Sayfa Alıntısı —
Mamdani New York belediye başkanlığını kazandı: Trump, Siyonizm ve büyük burjuvazinin yenilgisi

Tarihi bir seçimde, reformist sol örgüt Amerika’nın Demokratik Sosyalistleri (DSA) aktivisti ve militanı Zohran Mamdani, henüz 34 yaşında, son yüz yılın en genç New York belediye başkanı oldu. Genç seçmenlerin desteğiyle gelen zafer eziciydi: oyların yüzde 50,4’ünü, yani bir milyondan fazla oyu aldı. Demokratların eski valisi Andrew Cuomo ise bağımsız aday olarak yüzde 41,6’da kaldı. Cumhuriyetçi Curtis Sliwa ise yüzde 7,1 oy alabildi. Cuomo, Demokrat Parti önseçimlerinde Mamdani’ye kaybettikten sonra bağımsız aday olmuştu.

Seçim zaferinin ilanının ardından yaptığı konuşmada Mamdani, sendika lideri ve sosyalist Eugene Debs ile Hint milliyetçisi Jawaharlal Nehru’dan alıntı yaptı. New York işçi sınıfını, özellikle göçmen kökenlileri selamladı ve şehrin göçmenler tarafından kurulduğunu, şimdi ise bir göçmen tarafından yönetileceğini hatırlattı. Cuomo’yu ayrıcalıklı bir azınlığa hizmet eden bir siyaset tarzının temsilcisi olarak niteledi ve geleneksel Amerikan siyasetinin ikiyüzlülüğünden uzaklaştığını belirterek yeni bir siyasi çağın başladığını söyledi.

2026 Ocak ayında başlayacak belediye başkanlığı görevine yönelik olarak, halk için daha erişilebilir bir şehir sözüne sadık kalacağını yineledi. Hayat pahalılığına karşı kira dondurma, ücretsiz otobüs hizmeti ve evrensel kreş erişimi gibi önlemlerle mücadele edeceğini açıkladı. Daha fazla öğretmen işe alacağını ve bürokratik harcamaları azaltacağını söyledi. Trump’la ilişkilendirdiği oligarşi ve otoriterliğe meydan okuyan ifadeler kullandı. Trump gibi zenginlerin vergi kaçakçılığıyla mücadele edeceğini, sendikalaşmayı savunacağını vaat etti. Kendini demokratik sosyalist olarak tanımladı ve kampanyasına katılan yüz binden fazla gönüllüye teşekkür etti. Seçim zaferinde sendikaların desteğin belirleyici önemdeydi.

Yapılacak Çalışmalar —
• A. Mamdani'nin seçim zaferine ilişkin metne göre Andrew Cuomo bağımsız aday olarak oyların yüzde kaçını almıştır?
• B. Mamdani'nin seçim zaferine ilişkin metni, son cümlesinden sonra kaldığı yerden devam ettiriniz.
Sonraki öğeler, Mamdani'nin seçim zaferine ilişkin metinden ayrı bir malzemedir.

Sağlanan Öğeler —
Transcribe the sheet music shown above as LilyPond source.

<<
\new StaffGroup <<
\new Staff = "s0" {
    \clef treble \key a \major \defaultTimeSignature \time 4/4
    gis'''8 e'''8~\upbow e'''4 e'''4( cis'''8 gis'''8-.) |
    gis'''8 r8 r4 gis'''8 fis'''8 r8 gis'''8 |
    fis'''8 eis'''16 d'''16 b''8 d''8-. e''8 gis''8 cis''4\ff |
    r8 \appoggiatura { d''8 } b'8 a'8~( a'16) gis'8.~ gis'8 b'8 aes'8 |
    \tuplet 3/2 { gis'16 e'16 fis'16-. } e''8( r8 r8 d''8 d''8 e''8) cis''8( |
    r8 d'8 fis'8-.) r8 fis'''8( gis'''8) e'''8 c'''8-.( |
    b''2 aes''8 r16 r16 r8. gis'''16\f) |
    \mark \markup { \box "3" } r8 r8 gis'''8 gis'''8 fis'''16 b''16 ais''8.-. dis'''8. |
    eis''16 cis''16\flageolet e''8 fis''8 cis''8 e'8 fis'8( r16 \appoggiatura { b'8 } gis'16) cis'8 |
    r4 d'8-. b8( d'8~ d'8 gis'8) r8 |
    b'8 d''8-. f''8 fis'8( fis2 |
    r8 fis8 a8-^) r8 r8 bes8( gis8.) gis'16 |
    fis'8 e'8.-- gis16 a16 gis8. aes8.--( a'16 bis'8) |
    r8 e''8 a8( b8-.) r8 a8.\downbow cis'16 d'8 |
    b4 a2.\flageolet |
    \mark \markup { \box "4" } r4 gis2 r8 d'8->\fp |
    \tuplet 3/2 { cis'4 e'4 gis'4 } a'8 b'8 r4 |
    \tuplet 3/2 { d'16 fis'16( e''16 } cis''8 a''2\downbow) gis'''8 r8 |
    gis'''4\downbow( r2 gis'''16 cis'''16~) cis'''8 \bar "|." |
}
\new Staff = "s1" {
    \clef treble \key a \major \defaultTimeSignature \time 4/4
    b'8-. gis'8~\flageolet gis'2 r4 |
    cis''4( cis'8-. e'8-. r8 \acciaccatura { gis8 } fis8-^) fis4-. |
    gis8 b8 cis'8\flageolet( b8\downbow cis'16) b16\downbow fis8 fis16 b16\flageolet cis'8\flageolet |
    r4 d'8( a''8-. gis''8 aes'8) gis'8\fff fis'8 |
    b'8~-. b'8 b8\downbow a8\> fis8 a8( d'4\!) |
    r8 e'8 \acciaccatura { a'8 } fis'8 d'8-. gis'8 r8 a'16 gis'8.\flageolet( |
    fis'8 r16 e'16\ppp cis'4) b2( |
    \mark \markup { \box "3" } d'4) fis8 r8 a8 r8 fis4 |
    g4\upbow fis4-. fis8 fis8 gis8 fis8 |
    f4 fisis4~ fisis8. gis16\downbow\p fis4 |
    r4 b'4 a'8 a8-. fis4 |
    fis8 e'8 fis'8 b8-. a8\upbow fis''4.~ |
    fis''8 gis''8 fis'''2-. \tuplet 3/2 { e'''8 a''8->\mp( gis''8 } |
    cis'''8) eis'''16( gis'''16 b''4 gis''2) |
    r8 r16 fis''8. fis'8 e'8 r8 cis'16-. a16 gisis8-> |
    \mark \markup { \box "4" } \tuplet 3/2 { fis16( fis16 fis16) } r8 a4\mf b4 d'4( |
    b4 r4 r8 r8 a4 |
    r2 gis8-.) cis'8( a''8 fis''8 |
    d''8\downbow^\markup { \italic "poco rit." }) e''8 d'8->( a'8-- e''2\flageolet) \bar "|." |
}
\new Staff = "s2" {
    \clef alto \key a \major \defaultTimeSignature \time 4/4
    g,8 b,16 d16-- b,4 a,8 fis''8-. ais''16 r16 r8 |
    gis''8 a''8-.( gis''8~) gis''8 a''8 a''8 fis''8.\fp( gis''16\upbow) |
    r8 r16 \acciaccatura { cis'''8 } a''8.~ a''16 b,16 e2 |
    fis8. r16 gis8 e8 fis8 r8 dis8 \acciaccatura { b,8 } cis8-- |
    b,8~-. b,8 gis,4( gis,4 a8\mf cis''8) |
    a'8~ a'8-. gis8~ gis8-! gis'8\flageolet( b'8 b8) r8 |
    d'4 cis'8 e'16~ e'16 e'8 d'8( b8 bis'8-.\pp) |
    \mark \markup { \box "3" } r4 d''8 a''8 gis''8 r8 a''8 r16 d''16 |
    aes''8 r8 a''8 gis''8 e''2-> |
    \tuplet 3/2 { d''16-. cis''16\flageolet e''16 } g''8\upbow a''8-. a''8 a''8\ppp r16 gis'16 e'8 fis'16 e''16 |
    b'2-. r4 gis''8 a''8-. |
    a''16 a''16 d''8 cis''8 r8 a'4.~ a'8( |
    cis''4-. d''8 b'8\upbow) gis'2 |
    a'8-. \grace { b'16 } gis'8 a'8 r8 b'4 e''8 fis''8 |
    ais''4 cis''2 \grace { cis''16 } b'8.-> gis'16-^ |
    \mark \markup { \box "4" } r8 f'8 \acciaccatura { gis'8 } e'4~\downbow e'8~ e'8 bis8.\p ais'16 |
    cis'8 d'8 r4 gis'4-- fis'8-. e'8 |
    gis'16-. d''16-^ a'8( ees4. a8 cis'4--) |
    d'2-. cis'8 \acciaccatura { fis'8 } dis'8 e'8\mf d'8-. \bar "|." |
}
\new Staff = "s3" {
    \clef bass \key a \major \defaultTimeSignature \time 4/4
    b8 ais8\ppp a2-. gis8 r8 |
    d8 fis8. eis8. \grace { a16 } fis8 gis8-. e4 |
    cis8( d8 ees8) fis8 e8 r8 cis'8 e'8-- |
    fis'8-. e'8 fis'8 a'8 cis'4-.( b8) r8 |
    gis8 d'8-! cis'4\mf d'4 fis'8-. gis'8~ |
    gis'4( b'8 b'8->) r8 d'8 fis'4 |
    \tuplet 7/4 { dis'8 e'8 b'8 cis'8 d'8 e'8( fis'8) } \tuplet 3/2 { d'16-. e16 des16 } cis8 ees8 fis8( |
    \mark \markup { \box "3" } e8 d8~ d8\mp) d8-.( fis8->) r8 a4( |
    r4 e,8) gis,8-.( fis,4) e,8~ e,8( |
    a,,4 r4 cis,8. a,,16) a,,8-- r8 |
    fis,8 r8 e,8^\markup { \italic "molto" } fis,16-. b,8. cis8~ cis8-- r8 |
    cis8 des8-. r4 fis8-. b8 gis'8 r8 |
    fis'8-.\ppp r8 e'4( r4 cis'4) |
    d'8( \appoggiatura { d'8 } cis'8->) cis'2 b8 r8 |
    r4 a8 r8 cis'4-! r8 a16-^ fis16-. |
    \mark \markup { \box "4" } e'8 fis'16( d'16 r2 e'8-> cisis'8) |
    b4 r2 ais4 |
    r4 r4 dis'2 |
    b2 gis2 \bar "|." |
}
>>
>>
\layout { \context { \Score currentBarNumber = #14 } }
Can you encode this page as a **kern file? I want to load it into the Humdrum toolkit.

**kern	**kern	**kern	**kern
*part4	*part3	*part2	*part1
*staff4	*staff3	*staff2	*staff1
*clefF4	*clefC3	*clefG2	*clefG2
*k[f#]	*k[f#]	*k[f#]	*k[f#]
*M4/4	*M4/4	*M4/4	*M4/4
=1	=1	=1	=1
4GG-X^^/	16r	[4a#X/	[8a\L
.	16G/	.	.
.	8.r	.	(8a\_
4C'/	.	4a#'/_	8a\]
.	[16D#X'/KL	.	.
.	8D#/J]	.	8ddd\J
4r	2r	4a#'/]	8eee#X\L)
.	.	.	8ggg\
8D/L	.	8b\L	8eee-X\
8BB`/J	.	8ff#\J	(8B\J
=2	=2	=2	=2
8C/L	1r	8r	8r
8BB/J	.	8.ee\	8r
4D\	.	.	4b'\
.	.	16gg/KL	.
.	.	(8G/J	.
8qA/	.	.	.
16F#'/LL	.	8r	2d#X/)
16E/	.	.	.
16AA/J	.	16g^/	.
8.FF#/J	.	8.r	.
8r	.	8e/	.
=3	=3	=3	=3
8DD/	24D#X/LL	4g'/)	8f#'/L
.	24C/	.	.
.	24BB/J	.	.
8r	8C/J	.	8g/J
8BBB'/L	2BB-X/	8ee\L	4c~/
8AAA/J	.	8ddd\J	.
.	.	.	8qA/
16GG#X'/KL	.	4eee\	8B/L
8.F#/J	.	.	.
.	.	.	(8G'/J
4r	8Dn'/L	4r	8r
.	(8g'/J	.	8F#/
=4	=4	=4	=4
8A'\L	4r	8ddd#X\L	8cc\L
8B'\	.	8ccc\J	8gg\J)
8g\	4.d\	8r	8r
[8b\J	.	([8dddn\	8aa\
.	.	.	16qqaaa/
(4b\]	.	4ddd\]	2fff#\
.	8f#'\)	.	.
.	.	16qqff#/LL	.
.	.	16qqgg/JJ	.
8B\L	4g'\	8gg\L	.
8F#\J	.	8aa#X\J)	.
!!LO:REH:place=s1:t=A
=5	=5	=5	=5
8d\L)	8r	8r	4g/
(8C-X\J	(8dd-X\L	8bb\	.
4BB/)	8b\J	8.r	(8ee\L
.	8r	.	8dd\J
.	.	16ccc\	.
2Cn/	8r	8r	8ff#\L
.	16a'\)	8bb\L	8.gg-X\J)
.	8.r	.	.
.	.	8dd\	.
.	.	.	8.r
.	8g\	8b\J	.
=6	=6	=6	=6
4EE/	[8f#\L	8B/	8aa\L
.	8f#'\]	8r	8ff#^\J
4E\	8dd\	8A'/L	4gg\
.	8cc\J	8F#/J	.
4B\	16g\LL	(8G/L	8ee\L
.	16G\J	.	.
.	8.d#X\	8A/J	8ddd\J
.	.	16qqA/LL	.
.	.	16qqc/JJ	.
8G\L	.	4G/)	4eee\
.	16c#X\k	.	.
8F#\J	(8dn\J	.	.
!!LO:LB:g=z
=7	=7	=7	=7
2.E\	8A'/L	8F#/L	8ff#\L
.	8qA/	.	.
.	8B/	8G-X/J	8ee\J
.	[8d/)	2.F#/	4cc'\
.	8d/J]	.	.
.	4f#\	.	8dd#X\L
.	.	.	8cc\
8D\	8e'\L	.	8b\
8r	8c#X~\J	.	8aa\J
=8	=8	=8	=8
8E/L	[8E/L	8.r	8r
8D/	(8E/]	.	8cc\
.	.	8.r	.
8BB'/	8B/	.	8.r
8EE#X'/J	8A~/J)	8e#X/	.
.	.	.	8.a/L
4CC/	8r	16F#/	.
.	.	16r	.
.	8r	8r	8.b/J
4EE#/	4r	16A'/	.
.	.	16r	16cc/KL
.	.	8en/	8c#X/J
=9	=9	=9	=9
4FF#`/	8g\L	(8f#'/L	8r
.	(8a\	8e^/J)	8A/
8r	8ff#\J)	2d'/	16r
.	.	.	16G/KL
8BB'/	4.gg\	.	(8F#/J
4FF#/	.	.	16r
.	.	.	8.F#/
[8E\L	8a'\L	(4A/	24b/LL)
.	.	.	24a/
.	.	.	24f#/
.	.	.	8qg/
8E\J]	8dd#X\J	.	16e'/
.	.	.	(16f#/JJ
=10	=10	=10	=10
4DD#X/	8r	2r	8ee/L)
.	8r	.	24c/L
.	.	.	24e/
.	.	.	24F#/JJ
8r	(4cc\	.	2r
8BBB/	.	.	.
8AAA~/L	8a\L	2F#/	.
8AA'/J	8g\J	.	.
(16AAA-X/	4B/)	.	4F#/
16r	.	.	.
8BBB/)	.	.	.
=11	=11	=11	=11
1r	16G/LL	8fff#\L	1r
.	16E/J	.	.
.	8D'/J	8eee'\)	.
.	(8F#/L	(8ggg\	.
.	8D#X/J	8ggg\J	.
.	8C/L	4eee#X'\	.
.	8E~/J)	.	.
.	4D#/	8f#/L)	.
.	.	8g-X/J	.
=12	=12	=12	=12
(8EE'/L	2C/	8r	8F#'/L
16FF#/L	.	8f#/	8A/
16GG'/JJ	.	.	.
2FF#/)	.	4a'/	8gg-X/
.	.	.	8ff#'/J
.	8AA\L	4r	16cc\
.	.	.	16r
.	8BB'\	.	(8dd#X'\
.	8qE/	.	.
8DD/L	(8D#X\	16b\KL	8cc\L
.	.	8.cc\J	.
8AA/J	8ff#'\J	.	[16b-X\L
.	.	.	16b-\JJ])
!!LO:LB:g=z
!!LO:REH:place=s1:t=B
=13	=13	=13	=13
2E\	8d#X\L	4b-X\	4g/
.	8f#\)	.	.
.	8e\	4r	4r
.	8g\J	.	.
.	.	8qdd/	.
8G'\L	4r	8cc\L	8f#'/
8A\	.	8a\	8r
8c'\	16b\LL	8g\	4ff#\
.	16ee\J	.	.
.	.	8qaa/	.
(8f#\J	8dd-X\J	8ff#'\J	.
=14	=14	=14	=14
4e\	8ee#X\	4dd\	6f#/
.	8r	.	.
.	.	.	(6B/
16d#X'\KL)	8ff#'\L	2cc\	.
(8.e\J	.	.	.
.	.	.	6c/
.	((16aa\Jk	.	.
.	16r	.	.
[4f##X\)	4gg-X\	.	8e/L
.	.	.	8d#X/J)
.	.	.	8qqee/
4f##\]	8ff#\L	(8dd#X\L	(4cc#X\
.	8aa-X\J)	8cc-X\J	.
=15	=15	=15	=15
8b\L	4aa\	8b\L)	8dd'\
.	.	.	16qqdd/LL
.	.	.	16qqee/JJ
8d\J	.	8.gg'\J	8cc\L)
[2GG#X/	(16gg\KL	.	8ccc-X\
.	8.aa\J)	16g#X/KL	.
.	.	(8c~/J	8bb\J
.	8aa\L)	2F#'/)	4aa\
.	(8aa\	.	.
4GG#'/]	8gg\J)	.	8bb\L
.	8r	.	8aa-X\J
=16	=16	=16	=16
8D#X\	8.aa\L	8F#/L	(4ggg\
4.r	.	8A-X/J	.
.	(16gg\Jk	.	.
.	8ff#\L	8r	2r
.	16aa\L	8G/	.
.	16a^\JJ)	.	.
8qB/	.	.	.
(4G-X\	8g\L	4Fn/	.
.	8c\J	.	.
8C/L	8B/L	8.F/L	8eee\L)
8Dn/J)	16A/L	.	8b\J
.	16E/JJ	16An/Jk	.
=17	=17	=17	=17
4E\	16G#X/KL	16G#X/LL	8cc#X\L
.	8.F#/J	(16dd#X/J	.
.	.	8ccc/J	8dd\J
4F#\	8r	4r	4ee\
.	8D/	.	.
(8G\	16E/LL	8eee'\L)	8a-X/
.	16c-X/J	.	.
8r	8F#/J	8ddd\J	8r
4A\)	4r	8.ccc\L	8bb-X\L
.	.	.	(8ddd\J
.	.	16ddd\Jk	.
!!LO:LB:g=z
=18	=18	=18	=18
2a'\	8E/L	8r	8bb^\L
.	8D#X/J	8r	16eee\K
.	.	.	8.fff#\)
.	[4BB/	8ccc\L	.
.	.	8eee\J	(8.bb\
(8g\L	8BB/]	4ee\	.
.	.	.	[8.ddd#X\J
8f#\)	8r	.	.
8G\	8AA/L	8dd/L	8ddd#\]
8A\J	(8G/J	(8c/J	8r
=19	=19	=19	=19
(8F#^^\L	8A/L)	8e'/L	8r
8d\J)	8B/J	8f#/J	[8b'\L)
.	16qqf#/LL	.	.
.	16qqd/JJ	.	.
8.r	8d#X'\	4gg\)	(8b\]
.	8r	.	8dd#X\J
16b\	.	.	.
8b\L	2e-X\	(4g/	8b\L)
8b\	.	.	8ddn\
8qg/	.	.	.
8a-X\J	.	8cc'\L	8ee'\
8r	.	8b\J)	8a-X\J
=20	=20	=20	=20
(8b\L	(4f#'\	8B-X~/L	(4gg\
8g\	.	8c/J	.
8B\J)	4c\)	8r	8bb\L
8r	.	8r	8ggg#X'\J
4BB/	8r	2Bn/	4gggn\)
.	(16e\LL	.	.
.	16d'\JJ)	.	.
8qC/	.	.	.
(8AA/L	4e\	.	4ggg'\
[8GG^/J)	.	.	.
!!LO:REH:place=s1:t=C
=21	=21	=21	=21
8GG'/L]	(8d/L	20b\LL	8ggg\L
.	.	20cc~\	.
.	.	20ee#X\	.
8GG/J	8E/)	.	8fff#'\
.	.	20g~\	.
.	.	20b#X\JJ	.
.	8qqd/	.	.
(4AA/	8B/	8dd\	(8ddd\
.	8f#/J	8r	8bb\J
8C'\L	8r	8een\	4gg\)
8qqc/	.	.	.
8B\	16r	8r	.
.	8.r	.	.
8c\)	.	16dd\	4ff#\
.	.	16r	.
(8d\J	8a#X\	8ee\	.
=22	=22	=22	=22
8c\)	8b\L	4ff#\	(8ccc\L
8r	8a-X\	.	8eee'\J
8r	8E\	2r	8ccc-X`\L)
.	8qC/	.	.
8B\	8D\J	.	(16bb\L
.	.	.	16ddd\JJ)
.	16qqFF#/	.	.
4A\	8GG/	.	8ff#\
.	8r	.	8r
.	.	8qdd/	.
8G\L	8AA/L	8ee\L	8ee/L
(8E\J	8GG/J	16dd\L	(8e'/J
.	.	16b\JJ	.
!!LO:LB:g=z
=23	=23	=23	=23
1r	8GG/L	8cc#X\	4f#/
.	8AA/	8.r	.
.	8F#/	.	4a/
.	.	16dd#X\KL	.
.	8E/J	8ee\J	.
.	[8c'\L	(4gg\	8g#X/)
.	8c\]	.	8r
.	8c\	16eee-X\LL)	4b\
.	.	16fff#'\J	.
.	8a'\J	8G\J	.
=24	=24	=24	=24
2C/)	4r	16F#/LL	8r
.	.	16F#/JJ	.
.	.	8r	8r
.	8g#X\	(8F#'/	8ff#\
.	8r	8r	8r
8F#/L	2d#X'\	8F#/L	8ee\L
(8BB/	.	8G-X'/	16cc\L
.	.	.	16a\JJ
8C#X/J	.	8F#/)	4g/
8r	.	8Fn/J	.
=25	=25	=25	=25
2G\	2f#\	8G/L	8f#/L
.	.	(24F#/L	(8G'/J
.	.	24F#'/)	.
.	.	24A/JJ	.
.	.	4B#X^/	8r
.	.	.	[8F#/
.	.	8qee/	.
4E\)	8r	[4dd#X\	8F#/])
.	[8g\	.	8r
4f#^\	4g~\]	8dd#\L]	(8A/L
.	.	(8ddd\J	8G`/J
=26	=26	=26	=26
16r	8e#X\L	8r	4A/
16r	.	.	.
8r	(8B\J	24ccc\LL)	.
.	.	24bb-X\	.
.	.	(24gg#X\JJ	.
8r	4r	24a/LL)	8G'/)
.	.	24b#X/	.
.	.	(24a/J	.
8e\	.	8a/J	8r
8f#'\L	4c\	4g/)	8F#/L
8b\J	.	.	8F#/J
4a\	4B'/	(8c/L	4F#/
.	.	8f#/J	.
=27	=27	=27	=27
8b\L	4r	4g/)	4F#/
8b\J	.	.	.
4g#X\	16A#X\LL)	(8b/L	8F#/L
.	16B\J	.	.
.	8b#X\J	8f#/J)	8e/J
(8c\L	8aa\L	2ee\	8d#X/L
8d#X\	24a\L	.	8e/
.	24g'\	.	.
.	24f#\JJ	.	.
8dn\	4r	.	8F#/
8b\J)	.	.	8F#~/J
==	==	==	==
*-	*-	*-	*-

Uygulama Sonuçları —
• A. Yüzde 41,6.

• B.
Mamdani’nin zaferi, sağ için ve Siyonizm için büyük bir yenilgi anlamına geliyor. Mamdani, binlerce koordineli mesajla yürütülen “İslami komünist” karalama kampanyasını aştı. Yapay zekâyla üretilmiş videolar da dahil olmak üzere bu kampanya, Elon Musk, eski belediye başkanı Michael Bloomberg, fanatik Siyonist iş insanı Bill Ackman ve bizzat Başkan Trump gibi milyarderlerin desteğiyle yürütülmüştü. Trump son dakikada Cuomo’ya oy çağrısı yapmıştı.

Demokrat Parti’nin Siyonist kanadı, Mamdani’ye Filistin halkına verdiği desteği geri çekmesi ve Siyonist apartheid ile Gazze’deki soykırıma karşı tavrını yumuşatması için baskı yaptı. Ancak Mamdani, “nehirden denize, özgür Filistin” ve “intifadayı küreselleştirelim” gibi sloganları kınamayı reddetti. Hatta başkan seçilirse Netanyahu New York’u ziyaret ettiğinde onu tutuklama emri vereceğini bile söyledi.

Filistin meselesi, Demokrat taban ile parti liderliği arasında büyük bir yarık açtı. Parti tabanı çoğunlukla Siyonist soykırıma karşıyken, liderlik İsrail’i destekliyor. Bernie Sanders ve Alexandria Ocasio-Cortez gibi sol liberal figürler bile soykırım sürerken İsrail’e “savunma amaçlı” silah gönderilmesine oy verdiler.

iki milyondan fazla kişiyle, New York’ta İsrail dışındaki en kalabalık Yahudi topluluğu yaşıyor. Mamdani “antisemit” diye karalanmasına rağmen, birçok anti-siyonist Yahudi aktivist kampanyasında yer aldı. CNN’in anketine göre Yahudi seçmenlerin yüzde 33’ü Mamdani’ye oy verdi. Bu sonuç, Mamdani’ye karşı kampanya yürüten ADL gibi Siyonist örgütler için gürültülü bir hezimet anlamına geliyor.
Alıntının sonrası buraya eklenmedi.